On 3 April 1973, Marty Cooper stood on a corner of Sixth Avenue in New York and took a phone book from his pocket.
He then punched a number into a large, cream-coloured device and put it to his ear while passers-by stared at him.
Mr Cooper, an engineer at Motorola, rang his counterpart at rival firm Bell Laboratories, to triumphantly tell him he was calling from “a personal, handheld, portable cell phone”.
He recalls there being silence on the end of the line.
“I think he was gritting his teeth,” says the 94-year-old, laughing.
Bell Laboratories had been focusing on developing a car-based phone instead, he says. “Could you believe that? So we had been trapped in our homes and offices by this copper wire for over 100 years – and now they were going to trap us in our cars!”
Needless to say, Mr Cooper and Motorola did not agree this was the way forward – and history has proved them right.
The basics of how that first call worked haven’t changed much. The phone converts your voice into an electric signal, which modulates a radio wave. The radio wave goes to a mast; the mast sends your voice to the person you are calling, and by reversing the process, that person can then hear you speak.

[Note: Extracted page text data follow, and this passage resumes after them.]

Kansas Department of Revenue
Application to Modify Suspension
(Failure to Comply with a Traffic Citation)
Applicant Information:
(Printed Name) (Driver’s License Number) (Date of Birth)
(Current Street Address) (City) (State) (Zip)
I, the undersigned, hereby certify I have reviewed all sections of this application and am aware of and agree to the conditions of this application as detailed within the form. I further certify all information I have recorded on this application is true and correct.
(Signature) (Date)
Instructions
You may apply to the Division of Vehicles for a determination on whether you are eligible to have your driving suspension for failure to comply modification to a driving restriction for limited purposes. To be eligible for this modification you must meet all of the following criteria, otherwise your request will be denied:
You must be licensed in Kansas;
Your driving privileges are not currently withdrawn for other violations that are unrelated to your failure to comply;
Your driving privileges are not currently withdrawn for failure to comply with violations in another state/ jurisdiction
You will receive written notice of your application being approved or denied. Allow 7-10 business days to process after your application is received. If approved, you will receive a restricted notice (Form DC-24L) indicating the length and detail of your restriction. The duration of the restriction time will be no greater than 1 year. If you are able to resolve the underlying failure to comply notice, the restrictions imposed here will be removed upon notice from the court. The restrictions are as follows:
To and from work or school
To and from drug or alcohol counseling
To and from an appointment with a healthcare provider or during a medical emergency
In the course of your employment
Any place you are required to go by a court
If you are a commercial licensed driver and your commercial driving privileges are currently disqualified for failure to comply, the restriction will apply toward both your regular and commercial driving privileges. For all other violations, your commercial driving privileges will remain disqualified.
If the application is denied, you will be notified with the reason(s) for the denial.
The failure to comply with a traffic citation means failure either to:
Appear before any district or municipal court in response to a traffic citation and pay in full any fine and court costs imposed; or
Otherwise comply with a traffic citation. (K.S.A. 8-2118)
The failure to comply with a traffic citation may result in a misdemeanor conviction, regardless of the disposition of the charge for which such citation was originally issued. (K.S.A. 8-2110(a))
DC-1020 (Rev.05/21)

Except there weren’t really many masts back then… But you get the idea.
Today’s mobile phones, however, are unrecognisable when compared with that early Motorola model.
The commercial version of Marty Cooper’s prototype, the Motorola Dynatac 8000X, was released 11 years after that first call, in 1984. It would cost the equivalent of £9,500 ($11,700) if bought today, says Ben Wood, who runs the Mobile Phone Museum.

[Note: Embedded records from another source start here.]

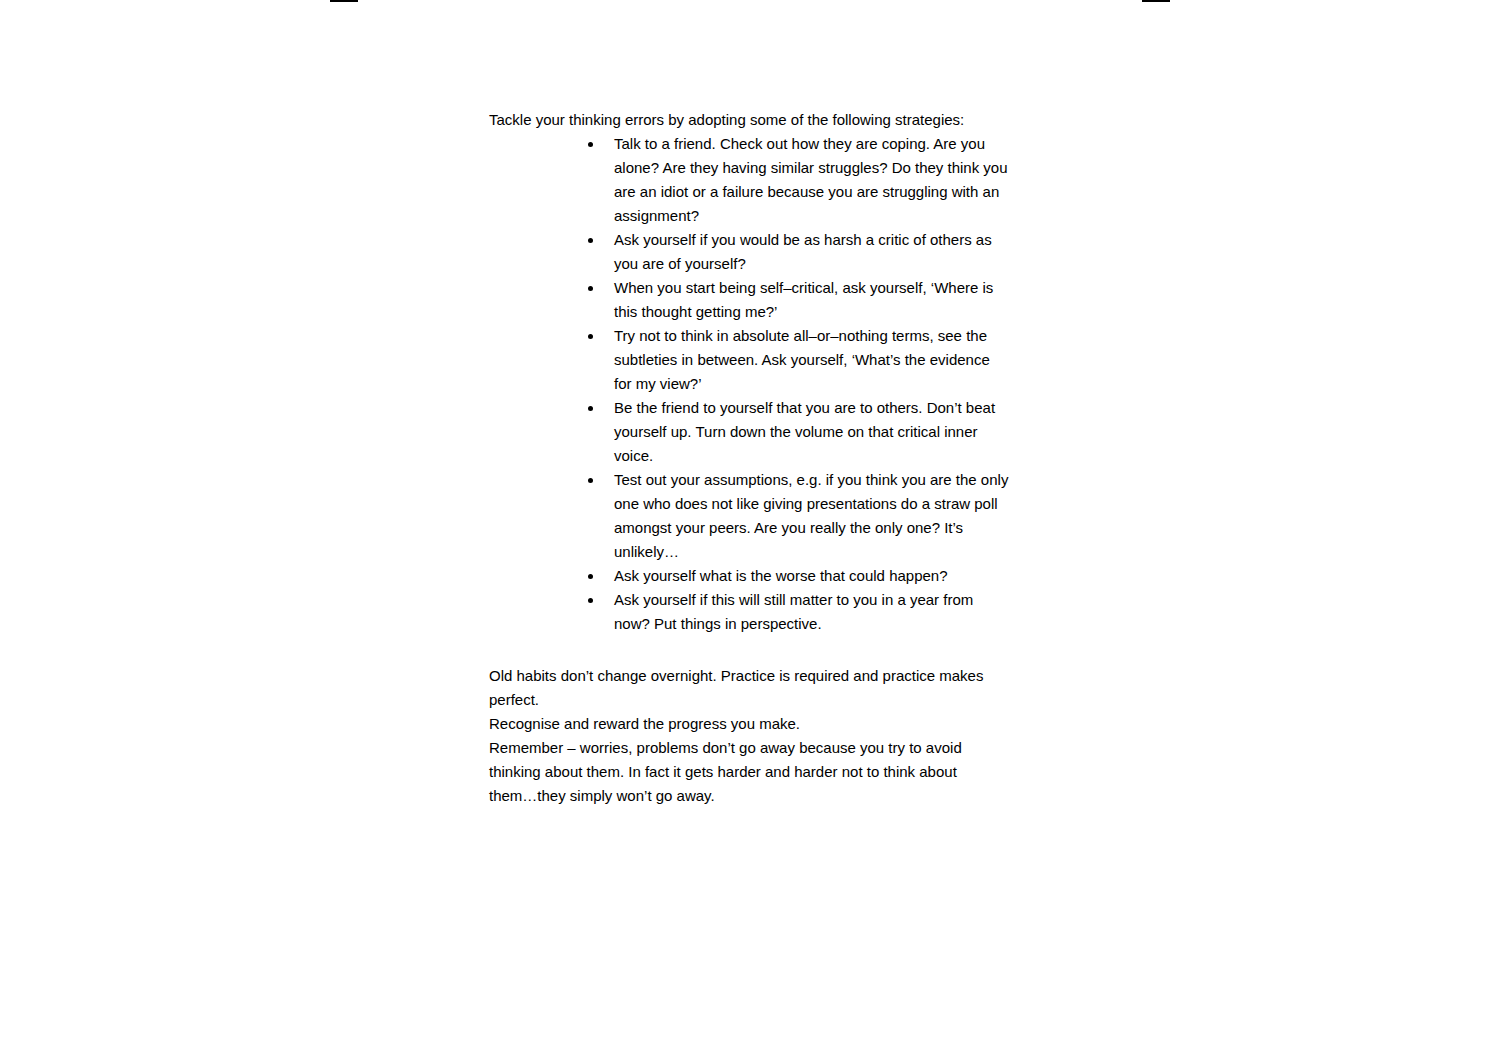Tackle your thinking errors by adopting some of the following strategies:
Talk to a friend. Check out how they are coping. Are you alone? Are they having similar struggles? Do they think you are an idiot or a failure because you are struggling with an assignment?
Ask yourself if you would be as harsh a critic of others as you are of yourself?
When you start being self–critical, ask yourself, ‘Where is this thought getting me?’
Try not to think in absolute all–or–nothing terms, see the subtleties in between. Ask yourself, ‘What’s the evidence for my view?’
Be the friend to yourself that you are to others. Don’t beat yourself up. Turn down the volume on that critical inner voice.
Test out your assumptions, e.g. if you think you are the only one who does not like giving presentations do a straw poll amongst your peers. Are you really the only one? It’s unlikely…
Ask yourself what is the worse that could happen?
Ask yourself if this will still matter to you in a year from now? Put things in perspective.
Old habits don’t change overnight. Practice is required and practice makes perfect.
Recognise and reward the progress you make.
Remember – worries, problems don’t go away because you try to avoid thinking about them. In fact it gets harder and harder not to think about them…they simply won’t go away.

“Basically, it was just dial the number and make the call,” Mr Wood explains.
“There was no messaging, no camera. Thirty minutes of talk-time, 10 hours to charge the battery, about 12 hours of stand-by time and a 6in (15cm) antenna on the top.”

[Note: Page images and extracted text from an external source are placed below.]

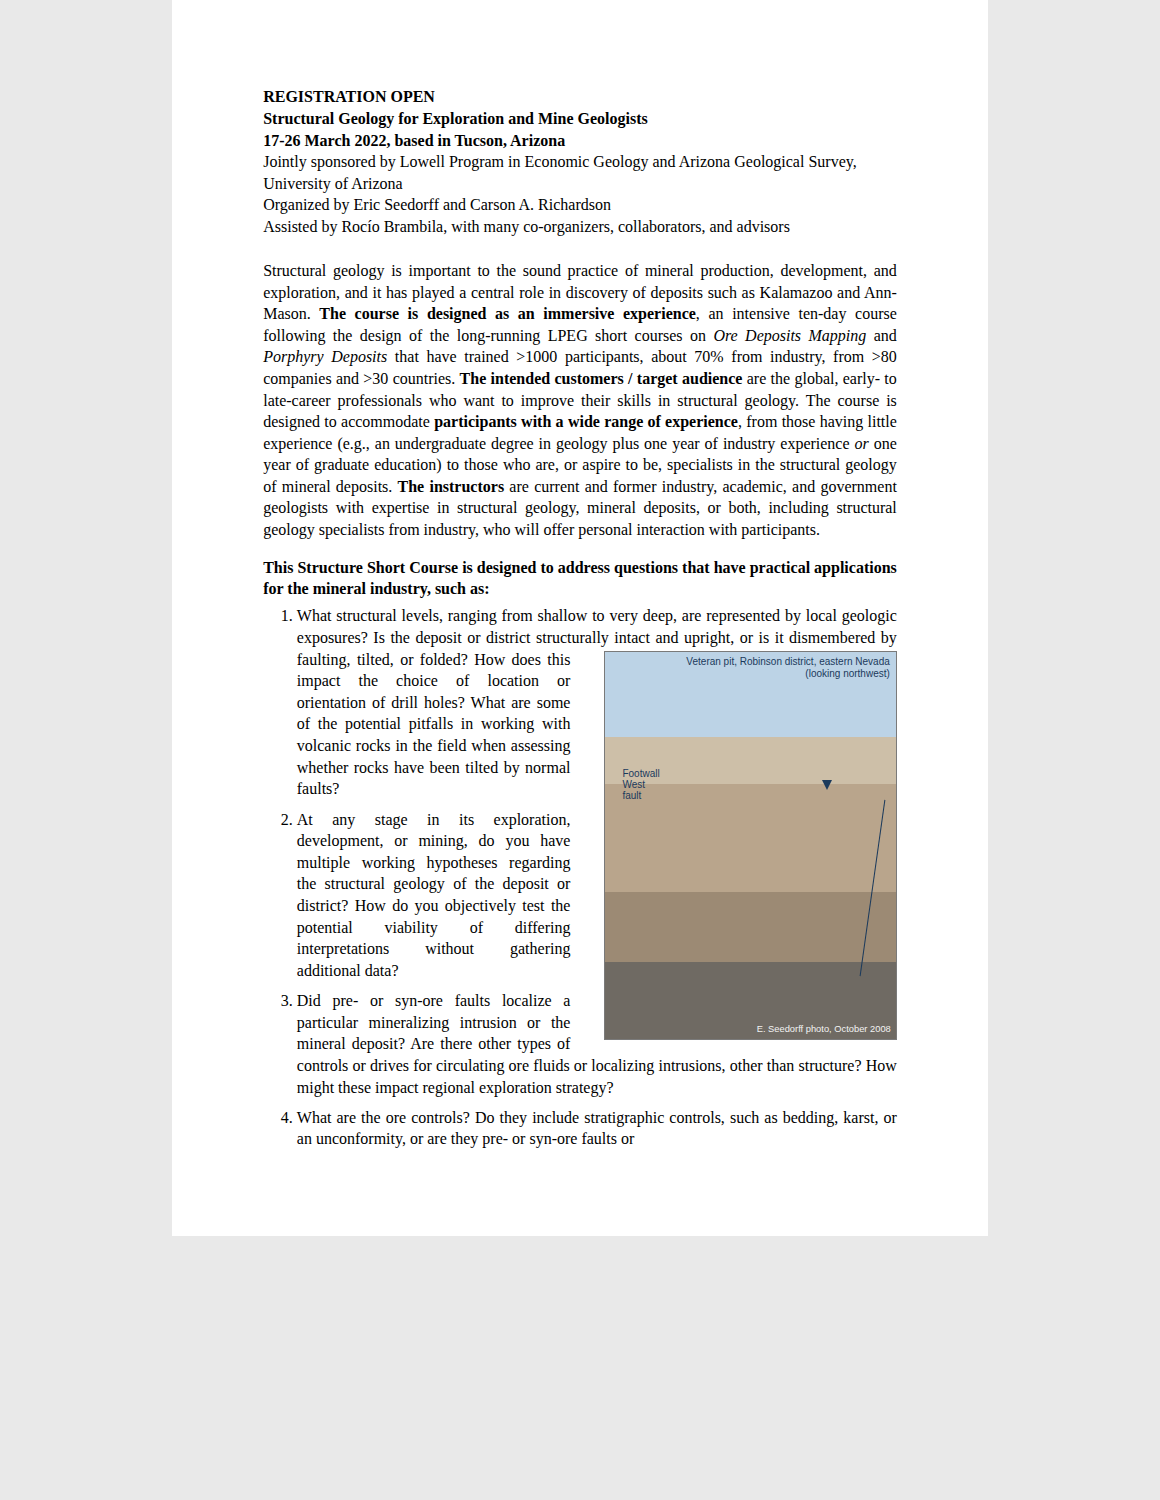REGISTRATION OPEN
Structural Geology for Exploration and Mine Geologists
17-26 March 2022, based in Tucson, Arizona
Jointly sponsored by Lowell Program in Economic Geology and Arizona Geological Survey,
University of Arizona
Organized by Eric Seedorff and Carson A. Richardson
Assisted by Rocío Brambila, with many co-organizers, collaborators, and advisors
Structural geology is important to the sound practice of mineral production, development, and exploration, and it has played a central role in discovery of deposits such as Kalamazoo and Ann-Mason. The course is designed as an immersive experience, an intensive ten-day course following the design of the long-running LPEG short courses on Ore Deposits Mapping and Porphyry Deposits that have trained >1000 participants, about 70% from industry, from >80 companies and >30 countries. The intended customers / target audience are the global, early- to late-career professionals who want to improve their skills in structural geology. The course is designed to accommodate participants with a wide range of experience, from those having little experience (e.g., an undergraduate degree in geology plus one year of industry experience or one year of graduate education) to those who are, or aspire to be, specialists in the structural geology of mineral deposits. The instructors are current and former industry, academic, and government geologists with expertise in structural geology, mineral deposits, or both, including structural geology specialists from industry, who will offer personal interaction with participants.
This Structure Short Course is designed to address questions that have practical applications for the mineral industry, such as:
What structural levels, ranging from shallow to very deep, are represented by local geologic exposures? Is the deposit or district structurally intact and upright, or is it
Veteran pit, Robinson district, eastern Nevada
(looking northwest)
Footwall
West
fault
E. Seedorff photo, October 2008
dismembered by faulting, tilted, or folded? How does this impact the choice of location or orientation of drill holes? What are some of the potential pitfalls in working with volcanic rocks in the field when assessing whether rocks have been tilted by normal faults?
At any stage in its exploration, development, or mining, do you have multiple working hypotheses regarding the structural geology of the deposit or district? How do you objectively test the potential viability of differing interpretations without gathering additional data?
Did pre- or syn-ore faults localize a particular mineralizing intrusion or the mineral deposit? Are there other types of controls or drives for circulating ore fluids or localizing intrusions, other than structure? How might these impact regional exploration strategy?
What are the ore controls? Do they include stratigraphic controls, such as bedding, karst, or an unconformity, or are they pre- or syn-ore faults or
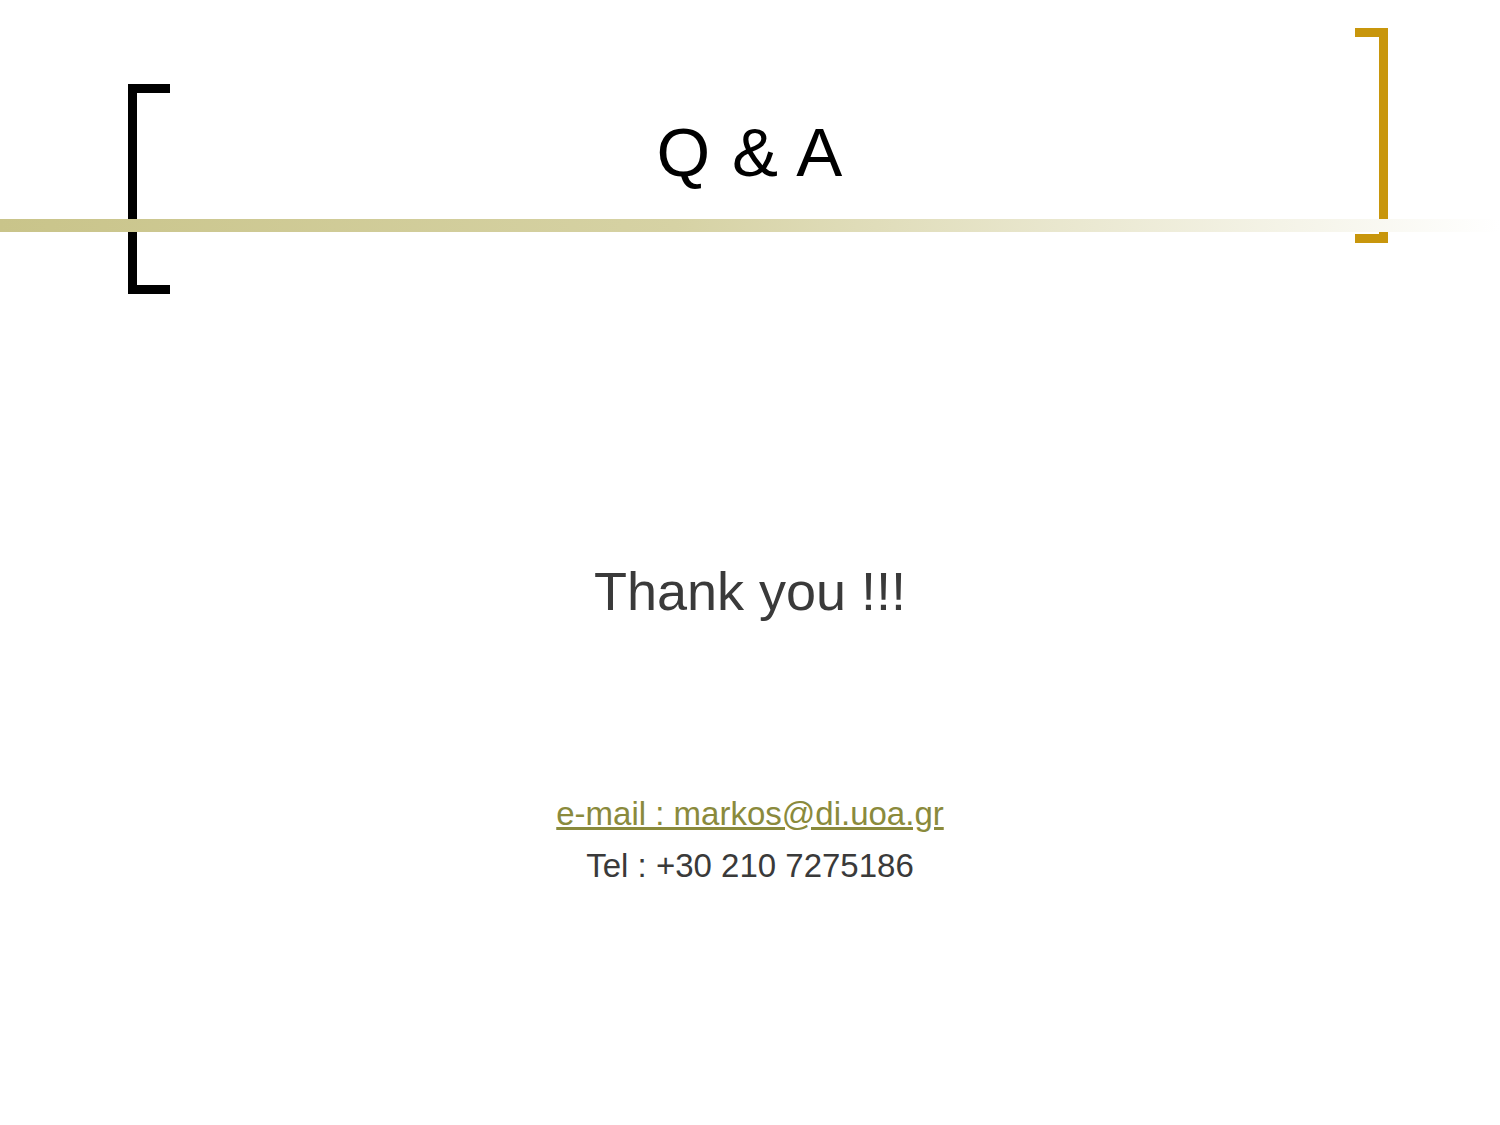Q & A
Thank you !!!
e-mail : markos@di.uoa.gr
Tel : +30 210 7275186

It also weighed 790g (1.7lb) – nearly four times the weight of the iPhone 14, at 172g.
However, Mr Cooper remains unimpressed with the design of the handsets of 2023 – although he concedes he never predicted phones would one day be handheld “supercomputers”, with cameras and internet access.
“I think today’s phone is suboptimal. It’s really not a very good phone in many respects,” he says.
“Just think about it. You take a piece of plastic and glass that’s flat – and you put it against the curve of your head; you hold your hand in an uncomfortable position; when you want to do these wonderful things that it can do, you have to get an app [first]. ”
He believes, in the future, artificial intelligence will either create, or select, phone owners’ apps for them, depending on their individual needs.
He also believes one day the device will monitor our health, maximise our productivity and improve our lives immeasurably.
At one point he even suggests they might help eliminate wars.
“The cell phone is not going to do it by itself,” he admits. “But it will be the central part of this great future.”
Despite his complaints about its modern counterparts, it seems, secretly, Mr Cooper remains enthralled by the device he first held to his ear on that New York street corner 50 years ago.
“We are still at the very beginning of the cell phone revolution,” he declares.